Selected passage →
------------------------------------------------------------

Smart is our distinctive professional marker, of our specific if not peculiar class status and privilege. It separates us; academics particularly are the smart class, doing what Burton Bledstein, in his standard history The Culture of Professionalism, calls "brainwork" (325), and hence deserve modest physical requirements (no punching in for office hours) or more precisely ample free time to get on with it. It envalues our brainwork as separate from other kinds of work, such as working with your hands, as a plumber might do, or a waitress might do (though they both work with people). Smart, particularly the academic version, is after all not a preeminent value in other kinds of work, where dependability, or friendliness, or competence, or efficiency are the operative terms. These are not, at least in my witness, preeminent values in academe.

Although "brainwork" also defines aspects of other professions—such as being a lawyer or doctor, who, one assumes, have to be smart to get there—it is a distinctively academic category, in that the measures of academic training subsist throughout one's career. One might have to do well in law school to pass the bar, but thereafter other qualities become more central. If one were to go through, for instance, a nasty divorce trial, one might want to retain a smart lawyer, but the better quality to look for would be a tenacious and dogged lawyer. Smart, in fact, might get in the way; in a courtroom, one can imagine that a brilliant scholar of jurisprudence, with dazzling interpretive skills that a literary critic might show in a reading of Joseph Andrews, would more likely lose his or her jury than win it over. The success of a lawyer's practice is frequently predicated on personability, almost to the degree of a salesperson. Why the category of smart is distinctive to our profession is that it is not a onetime measure, but, embedded in academic institutions, we repeat the primal scene of academic formation, and need to keep proving our being smart.

Smart is an assurance of our intrinsic merit, to explain our class distinction to ourselves, perhaps to explain why our brothers and sisters or the people we grew up with and went to high school with might be waiting tables, or driving trucks, or shingling our roofs, or teaching our grade school children. That is, it dispels our class guilt, providing a rationale for why we have attained and deserve our class position—which for many of us, is a rise, or if hailing from the middle class, an anxious prospect to be assured. Or, for the less abject, it connotes class pride, providing a rationale for why we have superior positions (tenure, time off, etc.) and why others have less privilege.

Conversely, it promulgates the affect of superiority, because we possess the ineluctable quality and merit of being smart. That is, even if lawyers, not to mention doctors, make more money and drive better cars, we nonetheless belong to the professional-managerial class (pmc) by virtue of our brainwork and putative control of our labor. Indeed, we are in fact morally superior to other members of the pmc, since we have given ourselves up to the purity of intellect, answering the calling of being smart. Analogous to the social role of clerics through the eighteenth and nineteenth centuries, our specific humanistic and theoretical work sacralizes our roles, smart taking the place of spirit.

------------------------------------------------------------

Available data →
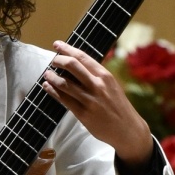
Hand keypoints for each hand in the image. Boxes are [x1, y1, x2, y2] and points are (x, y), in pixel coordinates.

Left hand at [42, 40, 152, 164]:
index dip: (67, 49)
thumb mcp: (112, 86)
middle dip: (58, 60)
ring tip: (47, 74)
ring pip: (65, 83)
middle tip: (52, 60)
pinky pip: (64, 99)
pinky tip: (47, 87)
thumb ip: (97, 76)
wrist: (127, 129)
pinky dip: (53, 91)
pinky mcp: (83, 114)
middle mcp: (97, 85)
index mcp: (105, 76)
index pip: (83, 57)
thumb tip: (78, 66)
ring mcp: (89, 100)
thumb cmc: (118, 107)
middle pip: (72, 66)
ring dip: (52, 77)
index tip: (57, 45)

------------------------------------------------------------

Your objective →
Rewrite the essay on being smart from "Conversely, it promulgates" up to and including "place of spirit.", swapping "clerics" for "priests".

Exercise result →
Conversely, it promulgates the affect of superiority, because we possess the ineluctable quality and merit of being smart. That is, even if lawyers, not to mention doctors, make more money and drive better cars, we nonetheless belong to the professional-managerial class (pmc) by virtue of our brainwork and putative control of our labor. Indeed, we are in fact morally superior to other members of the pmc, since we have given ourselves up to the purity of intellect, answering the calling of being smart. Analogous to the social role of priests through the eighteenth and nineteenth centuries, our specific humanistic and theoretical work sacralizes our roles, smart taking the place of spirit.